Udendo parlare in termini così offensivi della signorina Larner e di Arthur Stuart, Alvin si sentì avvampare di rabbia, soprattutto perché proprio dalla signorina Larner aveva imparato a usare espressioni quali «trattenerti ulteriormente.» Tuttavia non disse nulla che potesse tradire la sua rabbia. Voltò le spalle a Cal e se ne andò, costeggiando la staccionata appena costruita. Cal poteva benissimo usare il suo dono e finire il lavoro da solo; ad Alvin non interessava nemmeno essere pagato per quella mezza giornata di lavoro. Aveva altre cose cui pensare… in parte ricordi della signorina Larner, ma soprattutto era turbato dal fatto che Cal si fosse rifiutato d’imparare ciò che lui aveva da insegnargli. Di tutte le persone che c’erano al mondo, Cal aveva la fortuna di poter imparare con la stessa facilità di un neonato che si attacca alla poppa, visto che per lui quel dono era un fatto naturale; però non voleva imparare, almeno non da Alvin. Una cosa del genere — rinunciare alla possibilità d’imparare qualcosa solo perché il maestro non ti andava a genio — Alvin non l’avrebbe mai ritenuta possibile.
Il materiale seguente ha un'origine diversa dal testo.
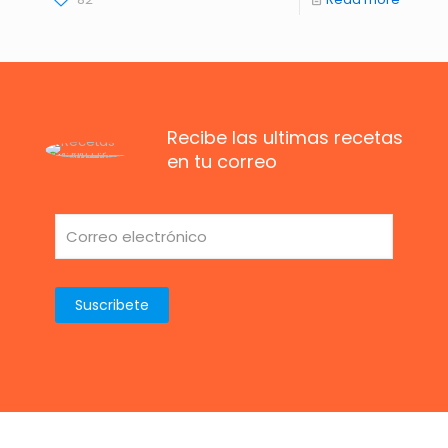
Recibe las ultimas recetas
en tu correo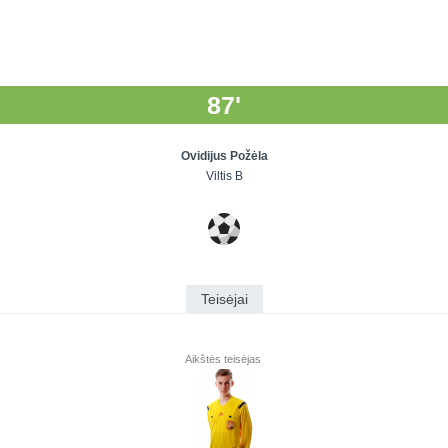
87'
Ovidijus Požėla
Viltis B
Teisėjai
Aikštės teisėjas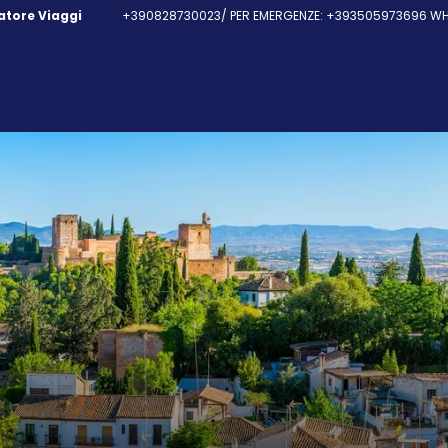
fatore Viaggi
+390828730023/ PER EMERGENZE: +393505973696 WHA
A ripensarci, però, anche Alvin ai suoi tempi avrebbe fatto di tutto per non andare a scuola dal reverendo Thrower, perché in qualche modo quell’individuo era sempre riuscito a farlo sentire cattivo, stupido, incapace e via dicendo. Possibile che Cal detestasse Alvin come Alvin aveva detestato il reverendo Thrower? Alvin non riusciva assolutamente a capire perché Cal se la prendesse tanto. Suo fratello avrebbe dovuto essere l’ultima persona al mondo a provare gelosia per lui, visto che fra tutti era colui che più si avvicinava a ciò che Alvin sapeva fare; eppure per quello stesso motivo Cal era talmente geloso che non sarebbe mai riuscito a imparare, a meno di non arrivarci da solo, un piccolo passo alla volta.